▶ COMPITI PROPOSTI
1. Nel testo sulla mediazione nell'antica Roma, per quale opera è noto Flavio Vegezio Renato?
2. Indica se ciascuna affermazione concorda con il testo sulla mediazione nell'antica Roma, rispondendo sì o no e citando le parole decisive del testo: (a) Vegezio era un funzionario imperiale dell'epoca di Teodosio; (b) il motto è stato usato nel “Principe” di Machiavelli; (c) il detto latino è una traduzione letterale completa della frase di Vegezio.
3. Prosegui il testo sulla mediazione nell'antica Roma, partendo dopo l'ultima frase riportata.

▶ ESTRATTO DELLA PAGINA
###

Spunti di riflessione
MEDIAZIONE
Ph. Giacomo Martini / MEDIAZIONE

Si vis pacem, para bellum? Come la mediazione avrebbe risolto i conflitti nell'antica Roma. Spunti di riflessione

L'importanza della mediazione nella regolazione dei rapporti sociali

Abstract

La seguente disamina si occupa di affrontare il ruolo del mediatore fin dai tempi più remoti. In maniera particolare, lo scritto si occupa di svolgere una sintetica riflessione sul modo in cui alcuni conflitti storici dell’Antica Roma, si sarebbero potuti risolvere con l’intervento di n facilitatore della comunicazione.

Abstract

The following examination deals with the role of the mediator since ancient times. In particular, the paper deals with carrying out a synthetic reflection on the way in which some historical conflicts of Ancient Rome could have been resolved with the intervention of a facilitator of communication. 

 

Indice:

Si vis pacem, para bellum?

Lo storico conflitto tra patrizi e plebei

Conclusioni

 

Si vis pacem, para bellum?

 

"Se vuoi la pace, prepara la guerra”: il detto latino  è ricavato per condensazione dalla frase di Vegezio “Igitur qui desiderat pacem, praeparet bellum”, letteralmente “Dunque chi aspira alla pace, prepari la guerra”. Flavio Vegezio Renato era un funzionario imperiale dell’epoca di Teodosio (IV – V secolo d.C.), noto per la sua opera sull’arte della guerra “Epitoma rei militaris”.

Da allora il motto è stato ripetutamente utilizzato negli studi politici (ad es. nel “Principe” di Machiavelli) e nelle relazioni internazionali per legittimare il principio della deterrenza o dissuasione, ovvero la costituzione di un apparato militare paragonabile a quello di un nemico attuale o potenziale, come sistema di equilibrio tra le potenze per evitare i conflitti.

Il conflitto è quindi antagonismo tra due tesi opposte, ossia quella situazione che si determina tutte le volte che su un individuo agiscono contemporaneamente due forze psichiche di intensità più o meno uguale, ma di opposta direzione.

###

▶ VOCI ESTRATTE
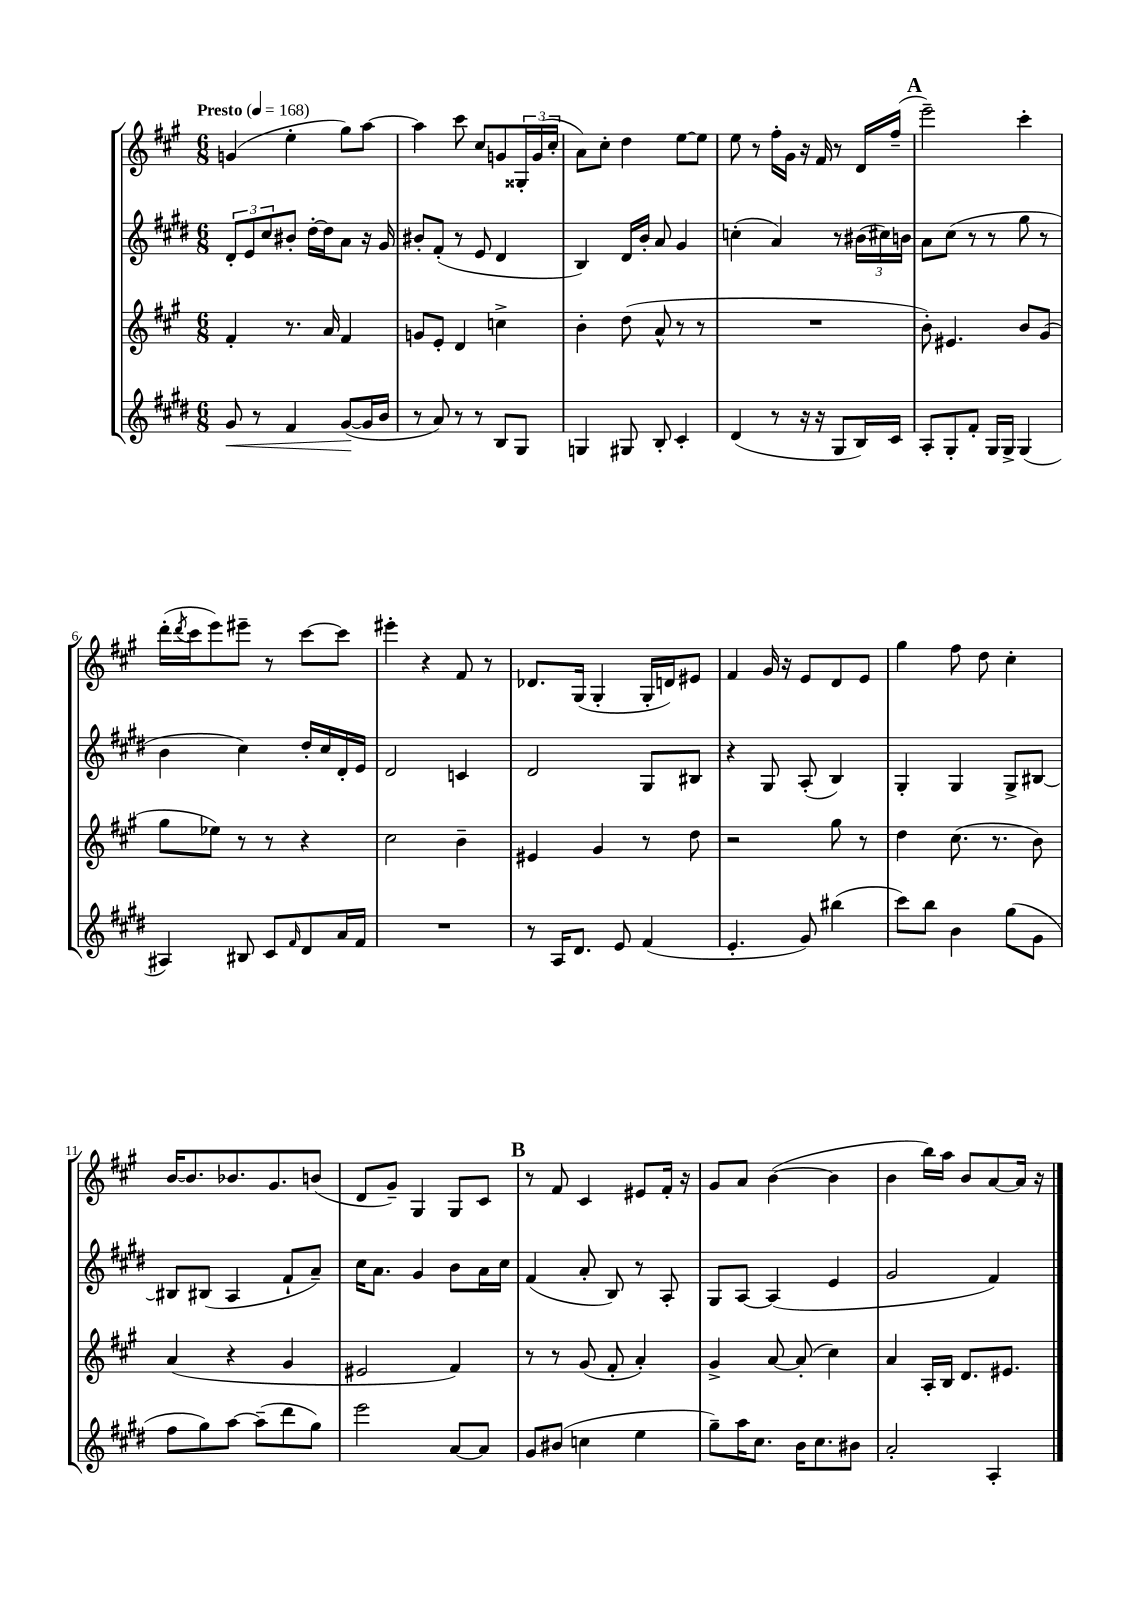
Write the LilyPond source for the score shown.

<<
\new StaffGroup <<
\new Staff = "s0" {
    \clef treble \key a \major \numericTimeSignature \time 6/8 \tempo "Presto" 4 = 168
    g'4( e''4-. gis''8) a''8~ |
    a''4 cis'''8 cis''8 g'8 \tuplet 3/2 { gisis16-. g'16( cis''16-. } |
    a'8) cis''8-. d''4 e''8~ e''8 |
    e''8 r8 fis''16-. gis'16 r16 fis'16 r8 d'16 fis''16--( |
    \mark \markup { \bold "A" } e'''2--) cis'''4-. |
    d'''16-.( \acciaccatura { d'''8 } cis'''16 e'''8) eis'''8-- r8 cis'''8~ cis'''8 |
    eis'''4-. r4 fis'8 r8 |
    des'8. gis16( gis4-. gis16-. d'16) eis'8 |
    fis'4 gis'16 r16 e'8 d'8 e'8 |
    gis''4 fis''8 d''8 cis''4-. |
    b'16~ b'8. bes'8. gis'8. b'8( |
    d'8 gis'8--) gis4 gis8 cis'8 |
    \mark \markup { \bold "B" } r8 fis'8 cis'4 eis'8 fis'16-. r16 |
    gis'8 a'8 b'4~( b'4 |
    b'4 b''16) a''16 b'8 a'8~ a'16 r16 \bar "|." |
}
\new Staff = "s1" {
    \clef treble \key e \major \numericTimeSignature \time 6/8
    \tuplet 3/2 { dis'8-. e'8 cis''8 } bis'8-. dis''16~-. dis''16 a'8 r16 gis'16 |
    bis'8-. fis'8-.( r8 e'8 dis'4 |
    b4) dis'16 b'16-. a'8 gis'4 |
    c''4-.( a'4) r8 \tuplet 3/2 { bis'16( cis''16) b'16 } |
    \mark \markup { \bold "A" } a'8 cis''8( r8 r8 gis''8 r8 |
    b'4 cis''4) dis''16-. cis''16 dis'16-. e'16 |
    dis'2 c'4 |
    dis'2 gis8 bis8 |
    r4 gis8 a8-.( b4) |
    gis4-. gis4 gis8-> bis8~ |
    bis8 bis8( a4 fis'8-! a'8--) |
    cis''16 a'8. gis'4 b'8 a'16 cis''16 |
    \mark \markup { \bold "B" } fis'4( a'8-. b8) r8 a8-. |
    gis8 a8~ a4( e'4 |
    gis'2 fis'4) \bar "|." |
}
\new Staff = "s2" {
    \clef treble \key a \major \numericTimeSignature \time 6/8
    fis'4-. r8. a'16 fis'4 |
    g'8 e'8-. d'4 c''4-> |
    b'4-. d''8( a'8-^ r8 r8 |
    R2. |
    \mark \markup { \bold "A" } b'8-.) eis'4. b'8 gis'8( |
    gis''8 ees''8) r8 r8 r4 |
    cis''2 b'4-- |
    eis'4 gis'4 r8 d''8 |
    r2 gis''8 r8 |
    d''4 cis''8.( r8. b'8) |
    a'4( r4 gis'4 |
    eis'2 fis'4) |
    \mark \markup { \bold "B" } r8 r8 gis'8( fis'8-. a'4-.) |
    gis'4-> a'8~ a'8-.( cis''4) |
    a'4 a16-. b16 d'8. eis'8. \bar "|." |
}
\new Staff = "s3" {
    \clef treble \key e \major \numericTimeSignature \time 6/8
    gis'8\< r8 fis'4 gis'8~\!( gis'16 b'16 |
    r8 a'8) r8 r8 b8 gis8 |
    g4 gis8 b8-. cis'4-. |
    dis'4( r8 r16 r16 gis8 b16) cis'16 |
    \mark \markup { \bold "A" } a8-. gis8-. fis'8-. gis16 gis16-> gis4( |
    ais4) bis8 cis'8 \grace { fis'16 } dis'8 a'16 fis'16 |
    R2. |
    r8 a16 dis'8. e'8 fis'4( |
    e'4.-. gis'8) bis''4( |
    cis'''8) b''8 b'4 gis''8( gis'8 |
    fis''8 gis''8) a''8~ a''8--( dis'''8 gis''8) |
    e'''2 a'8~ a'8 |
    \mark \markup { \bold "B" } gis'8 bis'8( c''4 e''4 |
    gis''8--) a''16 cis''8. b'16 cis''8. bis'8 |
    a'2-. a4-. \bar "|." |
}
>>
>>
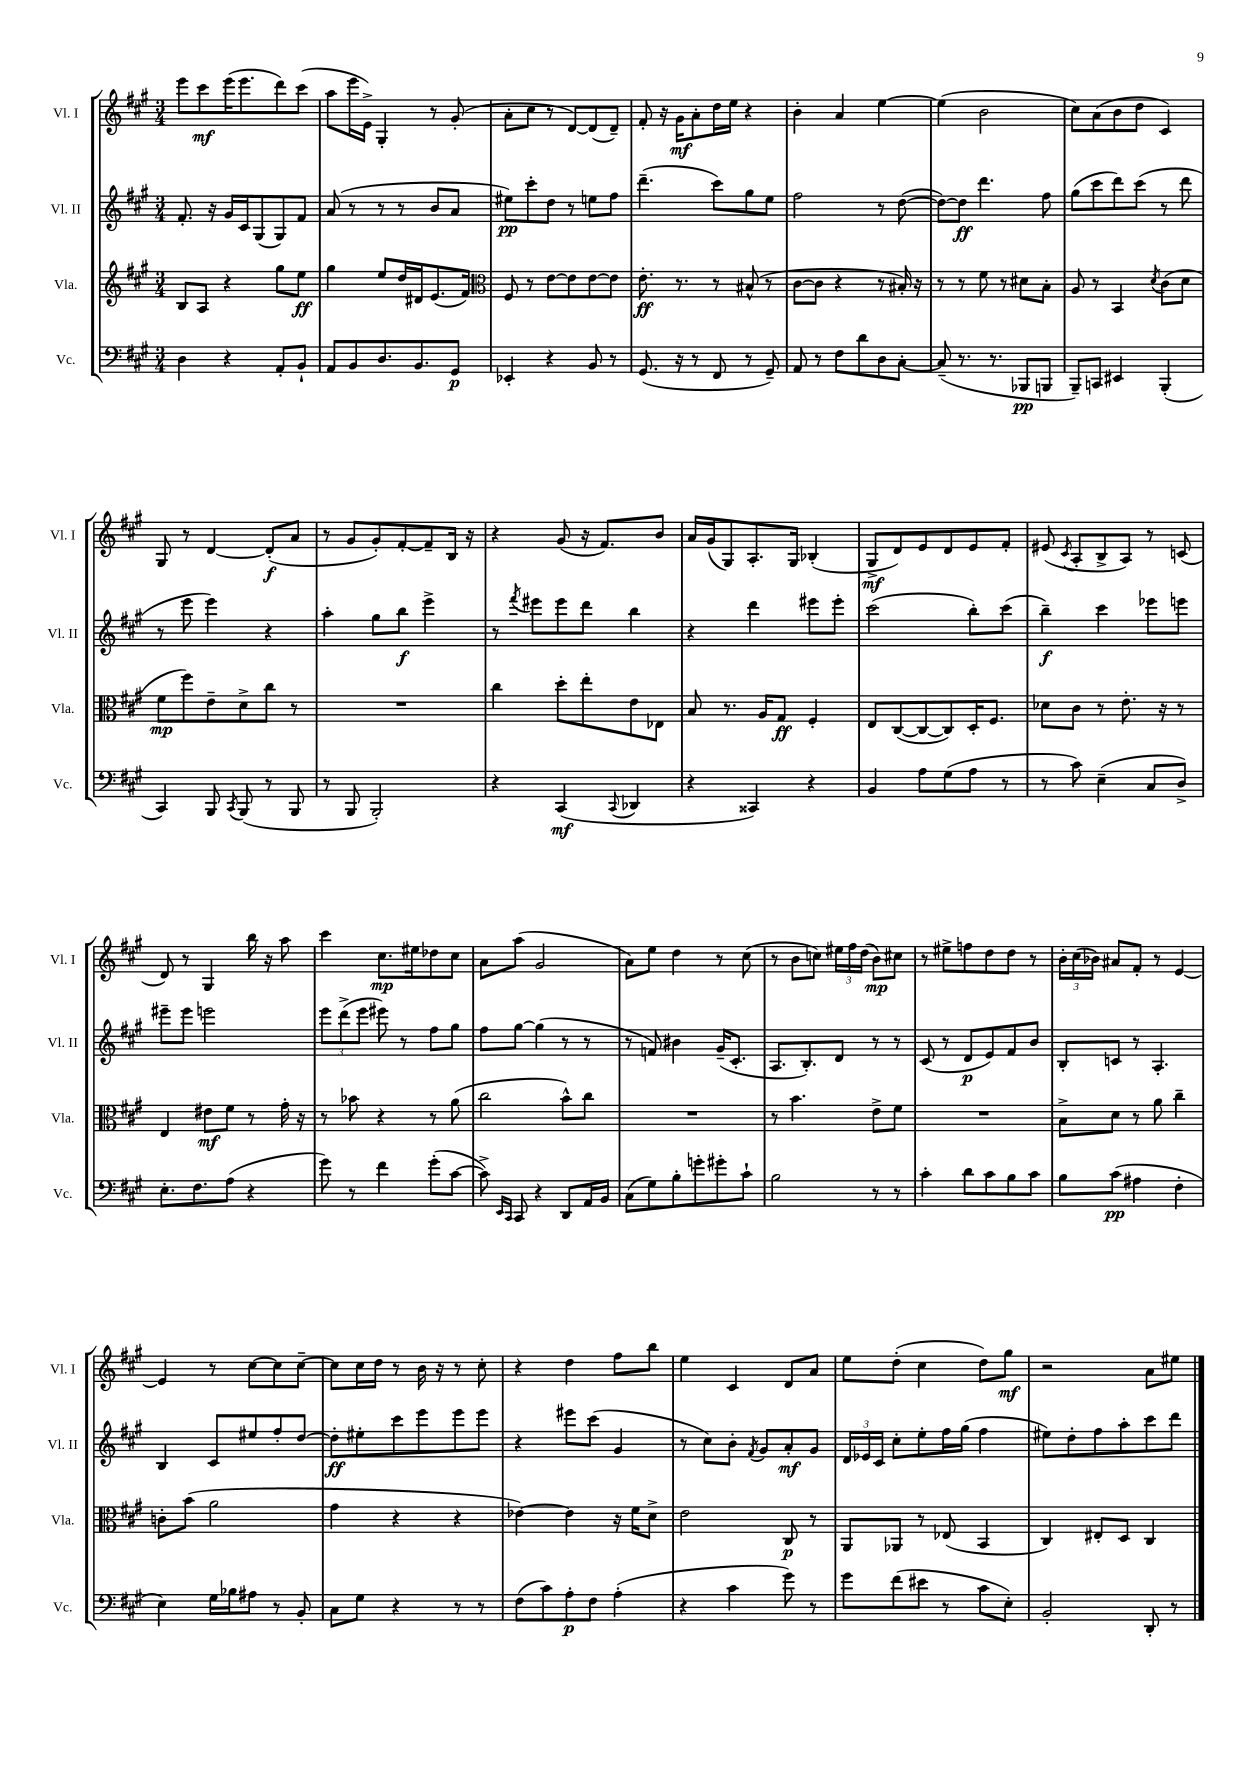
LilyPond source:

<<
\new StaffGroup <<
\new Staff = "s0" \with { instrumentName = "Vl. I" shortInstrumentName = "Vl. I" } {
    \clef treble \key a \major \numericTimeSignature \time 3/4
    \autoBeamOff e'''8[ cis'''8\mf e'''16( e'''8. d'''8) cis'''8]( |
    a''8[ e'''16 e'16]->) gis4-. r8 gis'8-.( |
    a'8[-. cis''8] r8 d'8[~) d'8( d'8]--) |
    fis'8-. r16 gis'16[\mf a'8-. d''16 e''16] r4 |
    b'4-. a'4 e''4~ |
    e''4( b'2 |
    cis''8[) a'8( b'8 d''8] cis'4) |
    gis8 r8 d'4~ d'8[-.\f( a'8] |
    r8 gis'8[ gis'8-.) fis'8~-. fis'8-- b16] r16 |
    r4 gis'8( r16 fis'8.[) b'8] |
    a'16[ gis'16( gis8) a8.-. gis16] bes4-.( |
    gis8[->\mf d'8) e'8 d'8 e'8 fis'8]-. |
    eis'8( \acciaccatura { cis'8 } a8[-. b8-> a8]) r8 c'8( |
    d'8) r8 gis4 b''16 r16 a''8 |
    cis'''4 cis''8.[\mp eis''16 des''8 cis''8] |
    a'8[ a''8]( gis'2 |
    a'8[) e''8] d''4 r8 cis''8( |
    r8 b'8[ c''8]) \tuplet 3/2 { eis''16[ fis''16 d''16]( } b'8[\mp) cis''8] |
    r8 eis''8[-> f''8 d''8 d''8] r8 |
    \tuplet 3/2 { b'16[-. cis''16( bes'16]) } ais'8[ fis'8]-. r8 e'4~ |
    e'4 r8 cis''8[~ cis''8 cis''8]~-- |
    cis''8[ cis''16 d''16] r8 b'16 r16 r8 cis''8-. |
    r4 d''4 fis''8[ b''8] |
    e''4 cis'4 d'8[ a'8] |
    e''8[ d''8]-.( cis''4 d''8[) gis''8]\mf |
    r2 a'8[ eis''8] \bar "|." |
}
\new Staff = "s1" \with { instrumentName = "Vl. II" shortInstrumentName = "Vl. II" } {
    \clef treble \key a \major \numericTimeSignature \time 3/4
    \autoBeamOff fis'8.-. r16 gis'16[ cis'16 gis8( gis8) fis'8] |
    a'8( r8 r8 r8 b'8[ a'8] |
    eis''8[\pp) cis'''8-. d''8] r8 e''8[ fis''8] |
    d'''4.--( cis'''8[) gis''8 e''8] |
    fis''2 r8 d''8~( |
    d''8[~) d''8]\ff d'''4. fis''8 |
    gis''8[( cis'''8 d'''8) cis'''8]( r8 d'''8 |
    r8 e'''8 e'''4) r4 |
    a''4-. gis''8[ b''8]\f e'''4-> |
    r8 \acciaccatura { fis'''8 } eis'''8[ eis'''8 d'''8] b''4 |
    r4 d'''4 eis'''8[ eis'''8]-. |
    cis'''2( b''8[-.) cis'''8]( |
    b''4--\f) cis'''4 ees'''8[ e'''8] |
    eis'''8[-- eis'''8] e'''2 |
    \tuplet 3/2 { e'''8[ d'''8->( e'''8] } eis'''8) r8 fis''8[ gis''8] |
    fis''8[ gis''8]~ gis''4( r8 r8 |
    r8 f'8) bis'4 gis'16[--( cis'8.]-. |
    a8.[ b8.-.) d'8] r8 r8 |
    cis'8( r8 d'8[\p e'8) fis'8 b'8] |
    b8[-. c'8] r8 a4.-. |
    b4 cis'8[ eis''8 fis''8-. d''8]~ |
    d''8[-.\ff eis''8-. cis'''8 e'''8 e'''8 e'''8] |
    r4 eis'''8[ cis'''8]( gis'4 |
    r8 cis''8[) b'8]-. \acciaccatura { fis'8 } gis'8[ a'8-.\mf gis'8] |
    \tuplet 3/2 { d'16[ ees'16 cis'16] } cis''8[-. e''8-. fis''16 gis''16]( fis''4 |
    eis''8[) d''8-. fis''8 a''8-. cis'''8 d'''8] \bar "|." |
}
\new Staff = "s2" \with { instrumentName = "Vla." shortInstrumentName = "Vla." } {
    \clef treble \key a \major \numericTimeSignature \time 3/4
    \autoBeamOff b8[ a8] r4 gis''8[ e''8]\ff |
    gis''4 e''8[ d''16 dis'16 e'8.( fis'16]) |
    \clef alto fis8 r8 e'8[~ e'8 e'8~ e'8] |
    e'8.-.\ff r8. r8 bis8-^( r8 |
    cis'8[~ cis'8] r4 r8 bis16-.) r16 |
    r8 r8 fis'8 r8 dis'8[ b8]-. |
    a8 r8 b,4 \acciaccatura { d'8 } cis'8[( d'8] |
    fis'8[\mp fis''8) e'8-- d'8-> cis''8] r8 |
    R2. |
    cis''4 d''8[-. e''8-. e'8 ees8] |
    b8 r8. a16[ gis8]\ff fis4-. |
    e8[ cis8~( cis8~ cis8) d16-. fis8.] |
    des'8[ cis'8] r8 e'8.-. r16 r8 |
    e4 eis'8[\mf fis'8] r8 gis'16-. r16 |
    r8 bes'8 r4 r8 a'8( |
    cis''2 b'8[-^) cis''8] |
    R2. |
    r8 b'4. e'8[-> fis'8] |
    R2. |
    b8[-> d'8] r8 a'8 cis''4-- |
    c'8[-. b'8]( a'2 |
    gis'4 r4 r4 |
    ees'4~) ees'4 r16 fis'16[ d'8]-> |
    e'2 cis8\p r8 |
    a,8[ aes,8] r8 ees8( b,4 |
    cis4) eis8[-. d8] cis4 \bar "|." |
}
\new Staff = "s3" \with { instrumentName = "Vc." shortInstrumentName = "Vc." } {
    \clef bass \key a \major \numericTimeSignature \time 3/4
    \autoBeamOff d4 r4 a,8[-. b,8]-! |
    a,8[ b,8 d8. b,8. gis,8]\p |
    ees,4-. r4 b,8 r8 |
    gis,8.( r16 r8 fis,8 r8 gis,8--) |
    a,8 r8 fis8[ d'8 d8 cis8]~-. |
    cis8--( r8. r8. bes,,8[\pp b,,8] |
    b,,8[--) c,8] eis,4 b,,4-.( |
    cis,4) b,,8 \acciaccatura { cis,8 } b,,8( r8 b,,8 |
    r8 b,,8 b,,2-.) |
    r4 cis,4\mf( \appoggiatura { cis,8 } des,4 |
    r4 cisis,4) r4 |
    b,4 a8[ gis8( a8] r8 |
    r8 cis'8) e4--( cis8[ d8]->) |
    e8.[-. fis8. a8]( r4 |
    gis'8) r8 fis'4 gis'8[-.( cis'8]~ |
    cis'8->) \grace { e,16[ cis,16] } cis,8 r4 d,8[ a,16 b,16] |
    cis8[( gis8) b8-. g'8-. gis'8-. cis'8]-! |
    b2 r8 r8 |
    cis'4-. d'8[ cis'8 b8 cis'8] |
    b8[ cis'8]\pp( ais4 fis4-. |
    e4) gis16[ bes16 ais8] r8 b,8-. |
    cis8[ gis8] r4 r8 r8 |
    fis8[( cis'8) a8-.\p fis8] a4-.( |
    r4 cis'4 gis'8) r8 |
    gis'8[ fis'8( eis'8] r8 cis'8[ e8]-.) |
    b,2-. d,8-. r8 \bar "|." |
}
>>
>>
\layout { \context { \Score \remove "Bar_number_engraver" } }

###

▶ RISPOSTE PER COMPITO
1. Per l'“Epitoma rei militaris”, un'opera sull'arte della guerra.

2.
(a) Sì: "era un funzionario imperiale dell’epoca di Teodosio".
(b) Sì: "(ad es. nel “Principe” di Machiavelli)".
(c) No: "è ricavato per condensazione dalla frase di Vegezio".

3.
L’esperienza dimostrerebbe che si conduce più agevolmente una trattativa di pace e si raggiunge più facilmente un accordo di civile coesistenza o almeno un patto di non aggressione quando sussiste una condizione di parità di armi offensive, naturalmente a condizione di riuscire a limitarne l’uso semplicemente come un deterrente.

In una situazione di contesa quindi, quando le armi della diplomazia sono spuntate o si sono esaurite, l’ultima chance sembra quella di tirare fuori le unghie e prepararsi ad uno scontro.

Questo aspetto appena analizzato come possiamo trasmutarlo in mediazione?

È evidente che trovare una risoluzione a una controversia non è sempre semplice, specie se non si analizzano le ragioni che ne stanno alla base. Compito del mediatore diventa quindi quello di analizzare le motivazioni che hanno spinto i litiganti al conflitto, se vi erano già presenti situazioni di disagio, o in maniera particolare quali bisogni delle parti non siano stati soddisfatti.

Oggi abbiamo la figura del mediatore istituito con il dlgs.28/2010, ma nella storia in particolare nel diritto romano, vi era una figura che sostituisce quella dell'odierno mediatore?

Analizziamo quanto appresso più nel dettaglio.


Lo storico conflitto tra patrizi e plebei

Prendiamo ad esempio il conflitto tra patrizi e plebei ovvero nelle fazioni tra optimates e populares, scontro politico basilare nell'antica Repubblica romana, basato  sul desiderio e senso del diritto della plebe di raggiungere le più alte cariche governative e la parità politica, onde assicurarsi un trattamento equo e non di sfruttamento.

Come vediamo, alla base delle storico conflitto vi era un particolare desiderio, quindi bisogno, che la plebe voleva vedere soddisfatto.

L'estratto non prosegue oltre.